Через полчаса выстроенный эскадрон стоял на дороге. Послышалась команда: «Садись! – солдаты перекрестились и стали садиться. Ростов, выехав вперед, скомандовал: «Марш! – и, вытянувшись в четыре человека, гусары, звуча шлепаньем копыт по мокрой дороге, бренчаньем сабель и тихим говором, тронулись по большой, обсаженной березами дороге, вслед за шедшей впереди пехотой и батареей.
Разорванные сине лиловые тучи, краснея на восходе, быстро гнались ветром. Становилось все светлее и светлее. Ясно виднелась та курчавая травка, которая заседает всегда по проселочным дорогам, еще мокрая от вчерашнего дождя; висячие ветви берез, тоже мокрые, качались от ветра и роняли вбок от себя светлые капли. Яснее и яснее обозначались лица солдат. Ростов ехал с Ильиным, не отстававшим от него, стороной дороги, между двойным рядом берез.

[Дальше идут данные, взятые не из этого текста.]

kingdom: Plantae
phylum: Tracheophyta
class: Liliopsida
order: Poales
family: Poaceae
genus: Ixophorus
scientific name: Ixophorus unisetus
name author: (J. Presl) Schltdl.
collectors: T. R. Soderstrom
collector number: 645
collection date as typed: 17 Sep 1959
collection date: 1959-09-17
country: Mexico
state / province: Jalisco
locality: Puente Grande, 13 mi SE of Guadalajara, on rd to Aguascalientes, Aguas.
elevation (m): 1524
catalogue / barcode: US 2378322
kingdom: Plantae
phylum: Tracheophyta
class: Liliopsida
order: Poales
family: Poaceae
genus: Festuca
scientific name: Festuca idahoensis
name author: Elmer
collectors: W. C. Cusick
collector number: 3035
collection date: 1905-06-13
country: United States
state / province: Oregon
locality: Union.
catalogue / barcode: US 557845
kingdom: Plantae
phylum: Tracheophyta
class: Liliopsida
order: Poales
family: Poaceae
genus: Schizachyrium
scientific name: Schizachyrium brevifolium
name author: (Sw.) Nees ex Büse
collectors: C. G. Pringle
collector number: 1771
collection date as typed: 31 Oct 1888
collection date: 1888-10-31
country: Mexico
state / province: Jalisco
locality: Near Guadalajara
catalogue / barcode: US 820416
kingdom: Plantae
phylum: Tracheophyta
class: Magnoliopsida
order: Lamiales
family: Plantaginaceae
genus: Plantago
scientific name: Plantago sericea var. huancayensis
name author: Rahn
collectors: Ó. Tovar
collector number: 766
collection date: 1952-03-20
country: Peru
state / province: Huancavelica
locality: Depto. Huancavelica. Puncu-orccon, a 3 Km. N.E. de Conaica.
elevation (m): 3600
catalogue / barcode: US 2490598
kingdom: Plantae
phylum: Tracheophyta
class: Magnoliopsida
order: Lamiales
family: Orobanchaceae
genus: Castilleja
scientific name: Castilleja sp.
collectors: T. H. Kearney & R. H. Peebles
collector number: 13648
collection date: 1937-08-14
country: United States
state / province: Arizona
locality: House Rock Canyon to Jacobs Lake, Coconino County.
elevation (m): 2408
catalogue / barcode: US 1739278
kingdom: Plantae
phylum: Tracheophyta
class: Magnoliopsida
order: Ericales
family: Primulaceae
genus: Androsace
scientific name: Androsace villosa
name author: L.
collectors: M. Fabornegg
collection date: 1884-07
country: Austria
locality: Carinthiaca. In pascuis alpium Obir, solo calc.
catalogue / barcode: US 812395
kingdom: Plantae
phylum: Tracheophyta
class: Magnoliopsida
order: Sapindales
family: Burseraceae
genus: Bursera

Ростов в кампании позволял себе вольность ездить не на фронтовой лошади, а на казацкой. И знаток и охотник, он недавно достал себе лихую донскую, крупную и добрую игреневую лошадь, на которой никто не обскакивал его. Ехать на этой лошади было для Ростова наслаждение. Он думал о лошади, об утре, о докторше и ни разу не подумал о предстоящей опасности.
Прежде Ростов, идя в дело, боялся; теперь он не испытывал ни малейшего чувства страха. Не оттого он не боялся, что он привык к огню (к опасности нельзя привыкнуть), но оттого, что он выучился управлять своей душой перед опасностью. Он привык, идя в дело, думать обо всем, исключая того, что, казалось, было бы интереснее всего другого, – о предстоящей опасности. Сколько он ни старался, ни упрекал себя в трусости первое время своей службы, он не мог этого достигнуть; но с годами теперь это сделалось само собою. Он ехал теперь рядом с Ильиным между березами, изредка отрывая листья с веток, которые попадались под руку, иногда дотрогиваясь ногой до паха лошади, иногда отдавая, не поворачиваясь, докуренную трубку ехавшему сзади гусару, с таким спокойным и беззаботным видом, как будто он ехал кататься. Ему жалко было смотреть на взволнованное лицо Ильина, много и беспокойно говорившего; он по опыту знал то мучительное состояние ожидания страха и смерти, в котором находился корнет, и знал, что ничто, кроме времени, не поможет ему.